I would be cool with knowing when. That way, I could say my last words to the people that I love, get some affairs in order, and then face the music like a man. Besides, the how doesn't really matter. It's going to happen how it's going to happen. Living in fear of it would just be cowardice.

I think the opposite. When doesn't matter, we all go eventually. The how would matter more to me, as I don't wish to go out in a horrible fashion.
 
When. How doesn't matter in the grand scheme of things but if you knew when you could prepare for it properly. Not to be totally serious but I've seen so many people that don't plan for death and are left scraping funds to try and get a casket, plot etc etc..I would have all of that taken care of so my family wouldn't have to do anything.
 
I think the opposite. When doesn't matter, we all go eventually. The how would matter more to me, as I don't wish to go out in a horrible fashion.


If it was horrible though why would you want to know. Wouldn't that be really traumatic and cause even more anxiety?
 
If it was horrible though why would you want to know. Wouldn't that be really traumatic and cause even more anxiety?

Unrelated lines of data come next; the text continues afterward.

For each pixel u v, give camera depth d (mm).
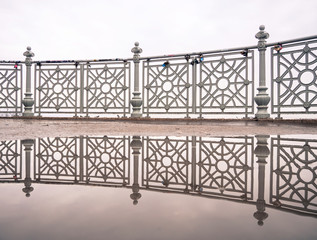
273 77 5242
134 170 1205
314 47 4738
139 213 584
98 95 6742
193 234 461
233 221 541
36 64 7090
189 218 554
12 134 2721
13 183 924
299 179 1002
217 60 5715
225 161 1394
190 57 5969
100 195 761
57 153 1641
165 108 6234
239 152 1663
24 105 7117
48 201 680
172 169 1217
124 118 6273
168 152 1689
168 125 4320
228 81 5617
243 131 3230
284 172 1128
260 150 1739
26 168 1222
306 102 4859
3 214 566
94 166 1291
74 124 4488
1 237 439
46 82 7051
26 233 460
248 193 808
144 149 1815
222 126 4086
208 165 1305
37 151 1699
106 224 511
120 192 800
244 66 5457
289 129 3506
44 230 475
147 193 793
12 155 1555
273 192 819
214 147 1892
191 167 1264
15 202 668
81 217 552
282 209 640
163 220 539
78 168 1243
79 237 442
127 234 458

I think they both would make me scared of life, so I wouldn't want either. If I knew how I went, I would try to fight that off as much as possible. The when doesn't bother me as much, since we all go, and my affairs are already in order, since I'm giving my body to science, and it costs my family nothing to have me taken care of
 
I think it would be worse to know how. If you knew how you would dread it more than if you knew when. Especially if it was something fucked up. If you knew when you could make plans for your family and friends on what to do with your estate. You could complete your bucket list. Hell, you could get a $1,000,000 life insurance policy a week before and never have to pay on it.